So John Kearns won the Foster’s Edinburgh Comedy Award today. The first ever Best Newcomer to win the main prize in the following year and, perhaps more significantly, the first Free Fringe performer to win the Edinburgh Comedy Award. The Free Fringe has been having more of an impact every year since Imran Yusuf first picked up a Best Newcomer nomination, but that’s another story. I want to celebrate and discuss Kearns’ victory here.
At the start of today – and, to be honest, at the start of the Fringe – I predicted that Sara Pascoe would win the Foster’s Award. Maybe, in the end, for those loving a narrative, that would have been too much of a rerun of Bridget Christie’s win last year, not that the panel would have looked at it that way. I’ve heard that the vote was close, but I don’t know who it was close between.
Hindsight is a wonderful thing. In retrospect it is easy to see why the judges opted for Kearns. The make-up of the panel – usually including at least two broadsheet critics, this year Alex Hardy from The Times and Alice Jones from The Independent* – tends to have a bias towards the cerebral over the crowdpleasing. There is something about the people who want to be on a comedy panel that self-selects those who think hard about stand-up and tend to appreciate more than mere joke merchants. Hence the recent victories of the likes of Bridget Christie, Dr Brown and Tim Key and the “defeats” for John Bishop, Jason Manford and Peter Kay.
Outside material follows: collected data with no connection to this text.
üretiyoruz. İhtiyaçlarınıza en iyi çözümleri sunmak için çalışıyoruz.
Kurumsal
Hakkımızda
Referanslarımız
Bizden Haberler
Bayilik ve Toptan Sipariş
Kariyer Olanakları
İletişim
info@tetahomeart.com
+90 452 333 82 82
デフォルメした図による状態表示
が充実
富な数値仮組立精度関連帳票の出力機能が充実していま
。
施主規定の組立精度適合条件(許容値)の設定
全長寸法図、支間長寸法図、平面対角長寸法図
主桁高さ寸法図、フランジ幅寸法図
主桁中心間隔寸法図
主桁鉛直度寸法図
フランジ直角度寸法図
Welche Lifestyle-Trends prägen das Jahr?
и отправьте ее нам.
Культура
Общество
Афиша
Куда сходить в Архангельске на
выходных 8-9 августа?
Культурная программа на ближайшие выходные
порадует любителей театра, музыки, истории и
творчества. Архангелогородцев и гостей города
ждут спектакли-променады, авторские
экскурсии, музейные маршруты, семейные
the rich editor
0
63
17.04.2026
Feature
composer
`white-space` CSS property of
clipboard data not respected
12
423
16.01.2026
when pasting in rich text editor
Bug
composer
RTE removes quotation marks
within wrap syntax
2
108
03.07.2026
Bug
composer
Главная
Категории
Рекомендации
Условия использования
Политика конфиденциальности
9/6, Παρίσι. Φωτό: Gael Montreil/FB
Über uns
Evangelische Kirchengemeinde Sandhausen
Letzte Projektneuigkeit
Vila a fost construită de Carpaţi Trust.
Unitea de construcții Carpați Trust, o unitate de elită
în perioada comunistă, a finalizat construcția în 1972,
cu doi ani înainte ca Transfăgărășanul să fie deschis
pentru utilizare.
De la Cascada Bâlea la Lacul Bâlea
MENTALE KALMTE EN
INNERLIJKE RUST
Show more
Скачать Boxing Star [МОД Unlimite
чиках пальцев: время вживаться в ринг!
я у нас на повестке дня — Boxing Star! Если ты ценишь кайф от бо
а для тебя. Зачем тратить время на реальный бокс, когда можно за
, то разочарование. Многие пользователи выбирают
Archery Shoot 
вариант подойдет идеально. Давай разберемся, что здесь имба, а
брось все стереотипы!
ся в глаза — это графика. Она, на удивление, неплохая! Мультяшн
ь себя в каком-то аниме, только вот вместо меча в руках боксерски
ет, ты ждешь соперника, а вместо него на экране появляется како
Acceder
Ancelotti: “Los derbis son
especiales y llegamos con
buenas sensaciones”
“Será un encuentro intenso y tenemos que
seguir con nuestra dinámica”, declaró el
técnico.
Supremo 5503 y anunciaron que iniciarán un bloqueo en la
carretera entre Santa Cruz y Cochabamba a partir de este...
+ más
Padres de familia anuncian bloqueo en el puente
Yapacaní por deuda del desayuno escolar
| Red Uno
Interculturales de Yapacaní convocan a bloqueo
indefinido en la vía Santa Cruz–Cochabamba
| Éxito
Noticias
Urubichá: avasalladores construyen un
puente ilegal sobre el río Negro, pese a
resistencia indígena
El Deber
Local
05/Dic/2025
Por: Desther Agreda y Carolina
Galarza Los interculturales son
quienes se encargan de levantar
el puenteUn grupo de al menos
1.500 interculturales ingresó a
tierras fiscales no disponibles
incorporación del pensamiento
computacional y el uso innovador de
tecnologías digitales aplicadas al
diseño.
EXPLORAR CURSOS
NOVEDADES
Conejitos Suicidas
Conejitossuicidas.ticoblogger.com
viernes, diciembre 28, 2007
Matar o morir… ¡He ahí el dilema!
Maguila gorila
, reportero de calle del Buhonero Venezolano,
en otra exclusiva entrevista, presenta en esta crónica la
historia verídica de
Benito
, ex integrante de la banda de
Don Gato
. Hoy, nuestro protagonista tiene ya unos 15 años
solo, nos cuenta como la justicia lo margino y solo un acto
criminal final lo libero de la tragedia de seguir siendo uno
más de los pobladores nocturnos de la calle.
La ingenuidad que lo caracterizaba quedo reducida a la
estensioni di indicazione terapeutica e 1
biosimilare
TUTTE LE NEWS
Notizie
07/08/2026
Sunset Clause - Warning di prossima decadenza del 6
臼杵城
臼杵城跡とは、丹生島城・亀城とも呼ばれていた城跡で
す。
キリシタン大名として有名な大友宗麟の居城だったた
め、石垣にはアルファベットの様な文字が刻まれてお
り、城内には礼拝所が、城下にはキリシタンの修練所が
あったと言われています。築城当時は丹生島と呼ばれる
I don’t know how Alex and Alice voted, but it can often come down to a head-to-head between artist and populist. Though the most populist this year was ex-teacher Romesh Ranganathan and I doubt if he was runner-up. In fact for a change the whole shortlist was pretty brained up rather than dumbed down, a line-up positively brimming over with -isms. Absurdism from Sam Simmons, feminism from Pascoe, radicalism from Liam Williams, conceptualism from Alex Horne.
Kearns clearly pleased the judges the most. I’m not for a moment suggesting that he set out to tick boxes, but for any comedians thinking about their 2015 show already here’s a few pointers. Kearns had a bit of meta-comedy about the nature of comedy, a bit of clowning, a bit of low-level audience participation and a bit of existentialist pondering. He was also very original. But most of all he was very, very funny. Crack all of those, particularly the last one, and surely you’ve got a chance of catching the panel’s attention.
*Unless the rules have changed since I chaired the panel, the chair, Mark Monahan from the Telegraph would only have a vote in the event of a tie, but he can take part in the discussions.